News In Brief

New hints that the volatile region of Chechnya would be cut into two were dropped by Russian Prime Minister Vladimir Putin. He announced the OK of a plan to resettle tens of thousands of refugees from Russian attacks on Chechnya in areas under the control of Kremlin forces - the region's low-lying northern section. The announcement suggested that the incursion into Chechnya would stop short of the mountainous south, where armed Islamic militants are believed to be hiding. While the Russians have not yet had a major engagement with the militants, they reported their first casualties - two dead and seven wounded - after a skirmish Sunday.

A tense standoff developed between the multinational intervention force in East Timor and armed militiamen of the pro-independence Falintil movement. The force, under heavy criticism for aleged bias toward Falintil, demanded its members turn in their weapons. But one local Falintil leader refused to order his men to do so, in a confrontation that reportedly verged on violence. From Portugal, where he was traveling, independence leader Xanana Gusmao said his rebels wouldn't disarm because they never were "involved in acts of terrorism."

The driver of a truck that collided with charismatic Yugoslav opposition leader Vuk Draskovic's motorcade has been found by police, a lawyer for the politician said. The accident Sunday 35 miles south of Belgrade injured Draskovic and killed everyone else in his party. Draskovic called it an assassination attempt. He was fired as deputy prime minister in President Slobodan Milosevic's government in April, but so far has refused to swing his Serbian Renewal Movement behind daily anti-Milosevic street rallies, calling them a waste of time.

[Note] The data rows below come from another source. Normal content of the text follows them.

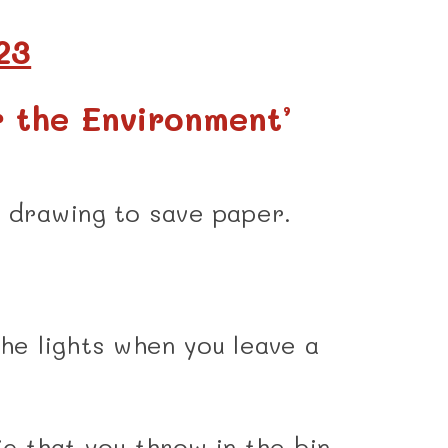
23
r the Environment’
r drawing to save paper.
the lights when you leave a
ic that you throw in the bin,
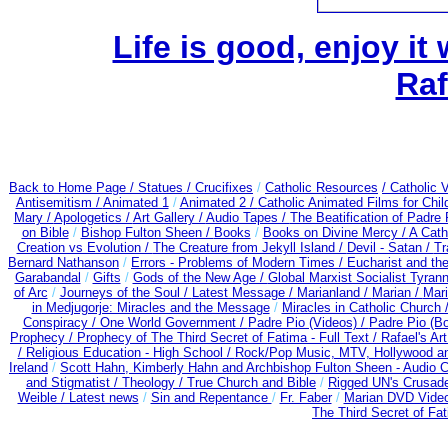
Life is good, enjoy it
Raf
Back to Home Page /
Statues / Crucifixes
/
Catholic Resources
/ Catholic
Antisemitism /
Animated 1
/
Animated 2 /
Catholic Animated Films for Chi
Mary /
Apologetics /
Art Gallery /
Audio Tapes /
The Beatification of Padre 
on Bible
/
Bishop Fulton Sheen /
Books
/
Books on Divine Mercy /
A Cath
Creation vs Evolution /
The Creature from Jekyll Island /
Devil - Satan /
Tr
Bernard Nathanson
/
Errors - Problems of Modern Times /
Eucharist and th
Garabandal
/
Gifts
/
Gods of the New Age /
Global Marxist Socialist Tyran
of Arc
/
Journeys of the Soul /
Latest Message /
Marianland /
Marian /
Mari
in Medjugorje: Miracles and the Message
/
Miracles in Catholic Church 
Conspiracy / One World Government /
Padre Pio (Videos) /
Padre Pio (B
Prophecy /
Prophecy of The Third Secret of Fatima - Full Text /
Rafael's Ar
/
Religious Education - High School /
Rock/Pop Music, MTV, Hollywood a
Ireland
/
Scott Hahn, Kimberly Hahn and Archbishop Fulton Sheen - Audio
and Stigmatist /
Theology /
True Church and Bible
/
Rigged UN's Crusad
Weible / Latest news
/
Sin and Repentance
/
Fr. Faber
/
Marian DVD Video
The Third Secret of Fa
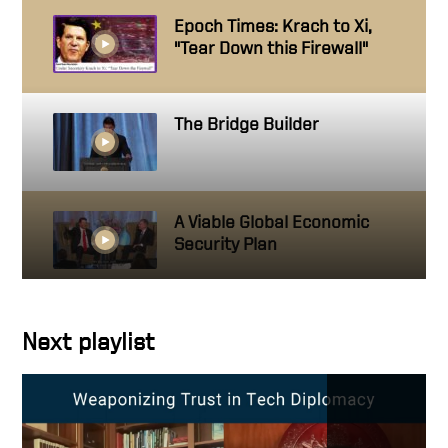
Epoch Times: Krach to Xi,
"Tear Down this Firewall"
The Bridge Builder
A Viable Global Economic
Security Plan
A Leader with Ambition
Next playlist
Always Do Your Best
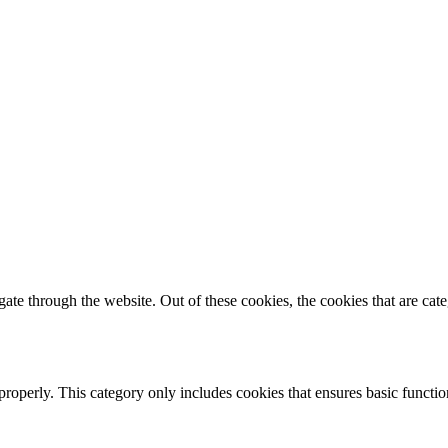
te through the website. Out of these cookies, the cookies that are cate
properly. This category only includes cookies that ensures basic functio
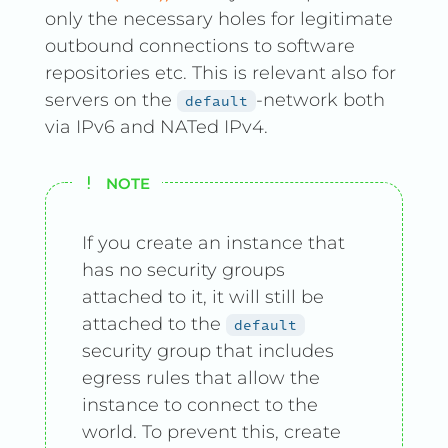
only the necessary holes for legitimate
outbound connections to software
repositories etc. This is relevant also for
servers on the
-network both
default
via IPv6 and NATed IPv4.
NOTE
If you create an instance that
has no security groups
attached to it, it will still be
attached to the
default
security group that includes
egress rules that allow the
instance to connect to the
world. To prevent this, create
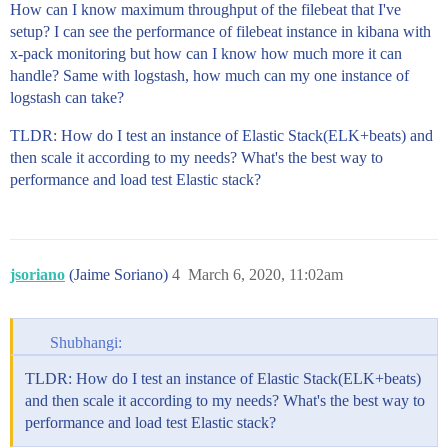
How can I know maximum throughput of the filebeat that I've
setup? I can see the performance of filebeat instance in kibana with
x-pack monitoring but how can I know how much more it can
handle? Same with logstash, how much can my one instance of
logstash can take?
TLDR: How do I test an instance of Elastic Stack(ELK+beats) and
then scale it according to my needs? What's the best way to
performance and load test Elastic stack?
jsoriano
(Jaime Soriano)
4
March 6, 2020, 11:02am
Shubhangi:
TLDR: How do I test an instance of Elastic Stack(ELK+beats)
and then scale it according to my needs? What's the best way to
performance and load test Elastic stack?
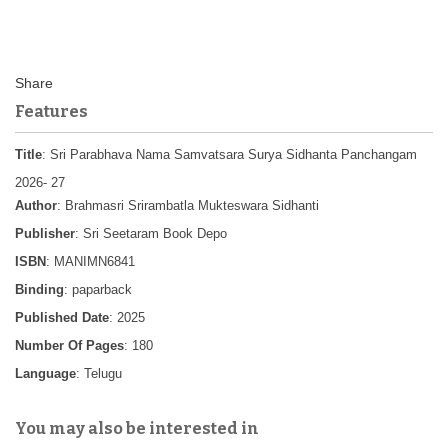
Features
Title
: Sri Parabhava Nama Samvatsara Surya Sidhanta Panchangam
2026- 27
Author
: Brahmasri Srirambatla Mukteswara Sidhanti
Publisher
: Sri Seetaram Book Depo
ISBN
: MANIMN6841
Binding
: paparback
Published Date
: 2025
Number Of Pages
: 180
Language
: Telugu
You may also be interested in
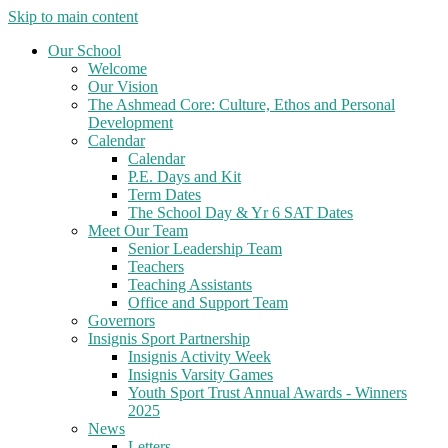
Skip to main content
Our School
Welcome
Our Vision
The Ashmead Core: Culture, Ethos and Personal
Development
Calendar
Calendar
P.E. Days and Kit
Term Dates
The School Day & Yr 6 SAT Dates
Meet Our Team
Senior Leadership Team
Teachers
Teaching Assistants
Office and Support Team
Governors
Insignis Sport Partnership
Insignis Activity Week
Insignis Varsity Games
Youth Sport Trust Annual Awards - Winners
2025
News
Letters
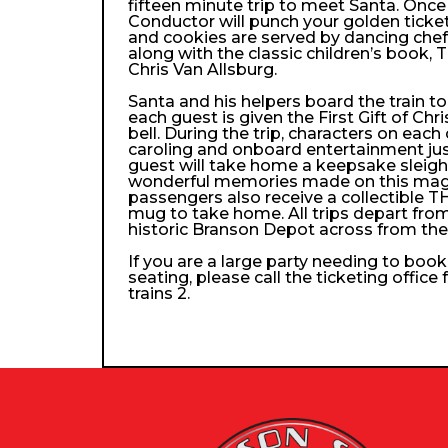
fifteen minute trip to meet Santa. Once
Conductor will punch your golden ticke
and cookies are served by dancing che
along with the classic children’s book, 
Chris Van Allsburg.
Santa and his helpers board the train 
each guest is given the First Gift of Chri
bell. During the trip, characters on each
caroling and onboard entertainment just 
guest will take home a keepsake sleigh b
wonderful memories made on this magica
passengers also receive a collectibl
mug to take home. All trips depart from
historic Branson Depot across from th
If you are a large party needing to boo
seating, please call the ticketing office
trains 2.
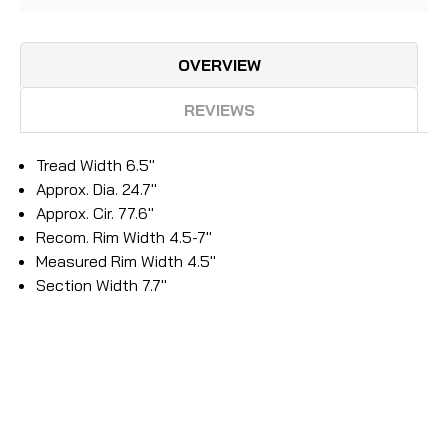
OVERVIEW
REVIEWS
Tread Width 6.5"
Approx. Dia. 24.7"
Approx. Cir. 77.6"
Recom. Rim Width 4.5-7"
Measured Rim Width 4.5"
Section Width 7.7"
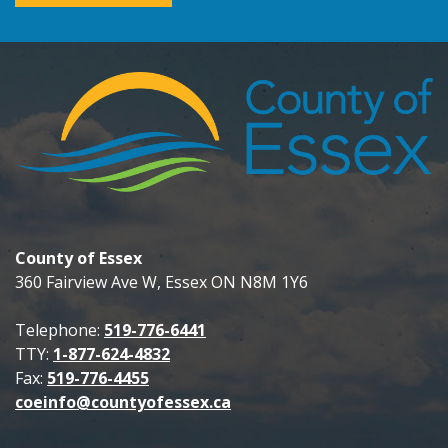
County of Essex
360 Fairview Ave W, Essex ON N8M 1Y6
Telephone:
519-776-6441
TTY:
1-877-624-4832
Fax:
519-776-4455
coeinfo@countyofessex.ca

Asking for the forgiveness of their surviving victims, the rival rebel leaders whose civil war against the government of Sierra Leone left the nation broke, arrived home. Foday Sankoh (in white) and Johnny Paul Koroma had been meeting in neighboring Liberia to iron out differences over the July 5 peace deal with President Ahmed Tejan Kabbah. It ends eight years of strife in which thousands of people died and thousands of others were maimed by the rebels. The accord gives vice presidential rank to Sankoh but leaves Koroma with no defined role.

Within a week, all nuclear-power facilities in Japan will be inspected for safety following the serious accident at a uranium-processing plant 70 miles from Tokyo, officials said. The announcement came amid fierce public criticism of lax supervision in the nuclear-power industry, which supplies 37 percent of Japan's electricity. A newly released survey found 74 percent of respondents "critical" or "cautious" of the industry after the latest in a series of mishaps. Japan plans to build 20 more reactors by 2010.

The largest Jewish cemetery in Europe, a memorial to victims of the Holocaust, was heavily vandalized, police said. They said caretakers at the Weissen-see facility in Berlin found 103 gravestones overturned. Suspicion fell on neo-Nazi groups, some of whom are fielding candidates for the Berlin legislature in Sunday's election.